Prompt: Nothing outside the range below should be printed. Output exactly the lines from the line with "e te solderen." to the line with "関連エピソード（Podcast）", both included.

[Transcribed page contents]
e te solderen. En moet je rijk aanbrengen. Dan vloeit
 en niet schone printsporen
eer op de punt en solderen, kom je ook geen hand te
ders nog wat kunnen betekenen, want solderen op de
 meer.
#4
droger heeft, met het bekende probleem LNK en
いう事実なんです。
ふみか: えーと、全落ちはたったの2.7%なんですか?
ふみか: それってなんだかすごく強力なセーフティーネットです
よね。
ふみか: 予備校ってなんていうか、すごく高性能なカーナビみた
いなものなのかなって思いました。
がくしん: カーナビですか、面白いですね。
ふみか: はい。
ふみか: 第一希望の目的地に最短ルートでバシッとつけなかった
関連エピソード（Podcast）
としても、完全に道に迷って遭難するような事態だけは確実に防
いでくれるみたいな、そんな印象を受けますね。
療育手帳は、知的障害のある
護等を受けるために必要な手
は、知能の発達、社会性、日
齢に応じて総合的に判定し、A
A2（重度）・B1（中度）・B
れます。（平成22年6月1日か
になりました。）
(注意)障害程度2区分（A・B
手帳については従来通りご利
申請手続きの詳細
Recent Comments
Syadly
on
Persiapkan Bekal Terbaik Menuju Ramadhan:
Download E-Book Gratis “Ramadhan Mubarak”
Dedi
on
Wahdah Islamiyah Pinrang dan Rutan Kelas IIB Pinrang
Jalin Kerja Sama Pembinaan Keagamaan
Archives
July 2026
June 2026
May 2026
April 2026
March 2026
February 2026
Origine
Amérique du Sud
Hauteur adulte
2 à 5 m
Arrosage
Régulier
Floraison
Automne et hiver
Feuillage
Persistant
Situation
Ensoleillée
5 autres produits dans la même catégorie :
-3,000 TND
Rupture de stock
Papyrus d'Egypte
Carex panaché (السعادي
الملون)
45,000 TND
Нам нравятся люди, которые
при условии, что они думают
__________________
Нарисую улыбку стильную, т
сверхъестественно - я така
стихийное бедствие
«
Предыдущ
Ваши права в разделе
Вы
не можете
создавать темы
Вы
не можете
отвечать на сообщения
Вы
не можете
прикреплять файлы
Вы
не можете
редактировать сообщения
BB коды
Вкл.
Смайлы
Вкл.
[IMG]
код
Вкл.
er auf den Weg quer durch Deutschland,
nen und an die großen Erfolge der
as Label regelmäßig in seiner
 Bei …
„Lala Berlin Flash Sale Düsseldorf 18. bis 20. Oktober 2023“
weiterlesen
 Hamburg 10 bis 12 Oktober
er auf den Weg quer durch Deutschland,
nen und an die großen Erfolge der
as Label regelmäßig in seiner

--

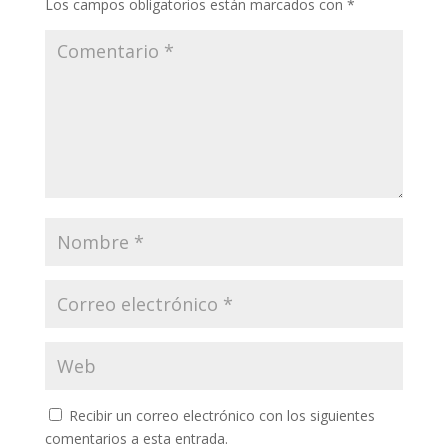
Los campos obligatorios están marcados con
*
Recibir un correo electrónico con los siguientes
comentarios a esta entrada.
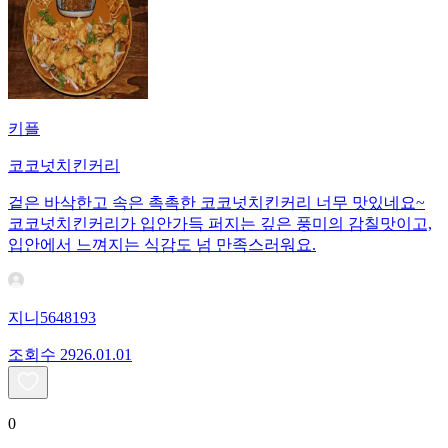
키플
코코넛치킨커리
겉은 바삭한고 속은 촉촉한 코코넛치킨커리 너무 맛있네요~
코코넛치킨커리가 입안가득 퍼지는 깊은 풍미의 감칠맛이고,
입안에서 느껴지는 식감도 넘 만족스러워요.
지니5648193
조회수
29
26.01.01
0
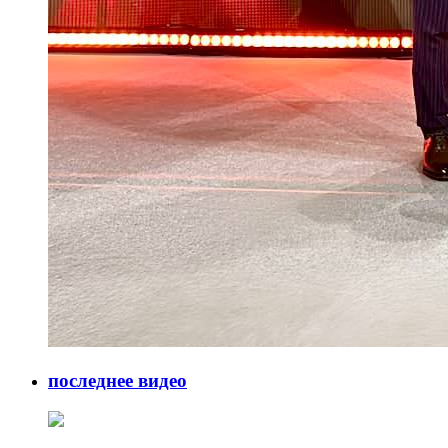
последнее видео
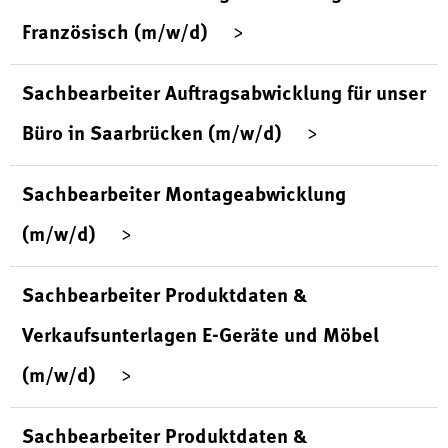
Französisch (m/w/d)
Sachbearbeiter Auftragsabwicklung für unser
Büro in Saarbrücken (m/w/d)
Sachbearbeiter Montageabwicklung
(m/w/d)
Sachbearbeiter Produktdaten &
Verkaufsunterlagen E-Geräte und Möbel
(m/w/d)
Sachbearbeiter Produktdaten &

* * *

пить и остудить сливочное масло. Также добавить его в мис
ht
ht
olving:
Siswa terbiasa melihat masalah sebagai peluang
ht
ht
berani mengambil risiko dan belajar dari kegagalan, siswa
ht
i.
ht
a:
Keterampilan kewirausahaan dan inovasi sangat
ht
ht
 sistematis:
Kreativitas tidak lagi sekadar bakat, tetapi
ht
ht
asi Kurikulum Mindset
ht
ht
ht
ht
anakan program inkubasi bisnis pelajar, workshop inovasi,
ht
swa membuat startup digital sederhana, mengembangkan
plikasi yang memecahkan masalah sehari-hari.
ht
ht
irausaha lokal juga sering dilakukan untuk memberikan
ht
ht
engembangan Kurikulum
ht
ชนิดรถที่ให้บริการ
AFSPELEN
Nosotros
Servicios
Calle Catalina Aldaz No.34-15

Answer space:
e te solderen. En moet je rijk aanbrengen. Dan vloeit
 en niet schone printsporen
eer op de punt en solderen, kom je ook geen hand te
ders nog wat kunnen betekenen, want solderen op de
 meer.
#4
droger heeft, met het bekende probleem LNK en
いう事実なんです。
ふみか: えーと、全落ちはたったの2.7%なんですか?
ふみか: それってなんだかすごく強力なセーフティーネットです
よね。
ふみか: 予備校ってなんていうか、すごく高性能なカーナビみた
いなものなのかなって思いました。
がくしん: カーナビですか、面白いですね。
ふみか: はい。
ふみか: 第一希望の目的地に最短ルートでバシッとつけなかった
関連エピソード（Podcast）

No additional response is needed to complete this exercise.